Говоря это, молодой человек покраснел.
– И эти дети – плод несчастной любви, не так ли? – проникновенно сказал доктор небесной медицины.
– О, вы все знаете! От вас ничего не укроется! – всплеснул руками поляк.
– Любезный Казимир, любовь, искренняя любовь и несчастье все извиняют!
– Ах, бедная Юзыся пострадала из-за своей невинности и доверчивости неопытного сердца! Она полюбила сына одного из литовских магнатов. Он обманул ее льстивыми обещаниями. Но когда последствия их нежных чувств обнаружились, уехал в Варшаву и больше не напоминал о себе… Родители его предложили маленький пенсион жертве обольщения. Я хотел бросить эти деньги в лицо надменным богачам, покупающим золотом честь бедняков, но крайняя нужда… Пришлось смириться и принять подаяние.
– Вы говорите о старшем мальчике. Но ведь второй ребенок родился здесь и от другого отца! – сказал, улыбаясь, врач.

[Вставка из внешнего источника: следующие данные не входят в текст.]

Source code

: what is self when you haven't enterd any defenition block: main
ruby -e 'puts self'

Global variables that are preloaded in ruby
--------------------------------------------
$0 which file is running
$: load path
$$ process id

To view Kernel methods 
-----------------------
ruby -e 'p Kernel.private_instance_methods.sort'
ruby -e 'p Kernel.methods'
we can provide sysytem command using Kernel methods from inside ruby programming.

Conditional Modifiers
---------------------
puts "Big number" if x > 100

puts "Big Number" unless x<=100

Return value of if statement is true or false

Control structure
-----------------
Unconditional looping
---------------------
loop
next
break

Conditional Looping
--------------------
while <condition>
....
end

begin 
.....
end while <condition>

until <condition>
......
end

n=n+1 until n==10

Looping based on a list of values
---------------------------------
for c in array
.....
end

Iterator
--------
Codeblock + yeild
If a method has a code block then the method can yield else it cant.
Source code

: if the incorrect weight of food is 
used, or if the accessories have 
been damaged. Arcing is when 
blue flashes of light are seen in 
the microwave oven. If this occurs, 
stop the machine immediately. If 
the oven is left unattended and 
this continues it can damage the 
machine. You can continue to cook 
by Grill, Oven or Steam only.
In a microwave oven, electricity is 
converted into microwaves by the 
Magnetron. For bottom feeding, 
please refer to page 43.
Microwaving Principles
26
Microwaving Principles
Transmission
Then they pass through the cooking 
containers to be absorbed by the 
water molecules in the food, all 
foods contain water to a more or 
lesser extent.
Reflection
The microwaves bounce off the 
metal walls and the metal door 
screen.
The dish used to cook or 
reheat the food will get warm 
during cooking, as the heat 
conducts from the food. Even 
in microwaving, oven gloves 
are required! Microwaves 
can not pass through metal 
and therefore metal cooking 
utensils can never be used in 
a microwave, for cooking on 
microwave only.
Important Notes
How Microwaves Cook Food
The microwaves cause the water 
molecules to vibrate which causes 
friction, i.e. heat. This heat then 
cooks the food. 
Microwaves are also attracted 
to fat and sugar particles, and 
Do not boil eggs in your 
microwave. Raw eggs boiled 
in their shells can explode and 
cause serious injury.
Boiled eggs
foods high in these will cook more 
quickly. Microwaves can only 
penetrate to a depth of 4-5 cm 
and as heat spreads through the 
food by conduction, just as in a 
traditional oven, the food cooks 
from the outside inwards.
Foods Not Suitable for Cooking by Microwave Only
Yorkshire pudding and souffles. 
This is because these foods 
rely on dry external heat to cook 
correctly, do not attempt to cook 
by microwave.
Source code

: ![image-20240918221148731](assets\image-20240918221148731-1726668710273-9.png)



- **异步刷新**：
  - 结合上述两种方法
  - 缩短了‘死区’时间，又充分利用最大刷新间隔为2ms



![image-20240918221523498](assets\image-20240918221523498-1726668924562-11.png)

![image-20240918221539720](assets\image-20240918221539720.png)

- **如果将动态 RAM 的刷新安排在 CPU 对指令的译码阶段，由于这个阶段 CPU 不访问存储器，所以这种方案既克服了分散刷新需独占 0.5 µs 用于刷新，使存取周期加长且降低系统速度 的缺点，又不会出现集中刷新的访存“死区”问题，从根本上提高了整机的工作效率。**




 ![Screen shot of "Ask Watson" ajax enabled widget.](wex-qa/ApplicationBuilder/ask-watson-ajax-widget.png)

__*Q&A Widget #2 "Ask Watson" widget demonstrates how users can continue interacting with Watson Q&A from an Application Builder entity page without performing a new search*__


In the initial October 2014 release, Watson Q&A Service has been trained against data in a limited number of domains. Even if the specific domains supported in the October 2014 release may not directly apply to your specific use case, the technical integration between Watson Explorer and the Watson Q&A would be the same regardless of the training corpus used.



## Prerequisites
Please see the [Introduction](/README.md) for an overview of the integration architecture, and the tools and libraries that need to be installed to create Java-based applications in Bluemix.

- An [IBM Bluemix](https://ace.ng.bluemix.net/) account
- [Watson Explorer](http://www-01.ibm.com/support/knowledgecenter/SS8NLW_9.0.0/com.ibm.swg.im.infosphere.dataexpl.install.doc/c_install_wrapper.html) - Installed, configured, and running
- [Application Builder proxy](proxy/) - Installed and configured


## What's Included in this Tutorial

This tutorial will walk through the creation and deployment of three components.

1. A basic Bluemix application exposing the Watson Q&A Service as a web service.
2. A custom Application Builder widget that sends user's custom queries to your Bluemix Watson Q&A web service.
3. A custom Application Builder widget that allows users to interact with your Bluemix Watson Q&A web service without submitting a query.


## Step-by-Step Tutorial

– Вам и это известно! Да, сестра стала вторично жертвой своей доверчивости, нежного сердца и гнусности обольстителя! Гвардейский офицер, блестящей фамилии, он клялся жениться и даже усыновить Эммануила – так зовут нашего старшенького – и нагло обманул, даже не обеспечив родившееся дитя хотя бы той ничтожной суммой, которую присылают родители первого негодяя!
– Мы обеспечим несчастное дитя. Вот что, любезный Казимир, скажите, Эммануил – какое замечательное совпадение, что он носит такое имя! – похож на вашу сестру? Он голубоглазый и белокурый, да?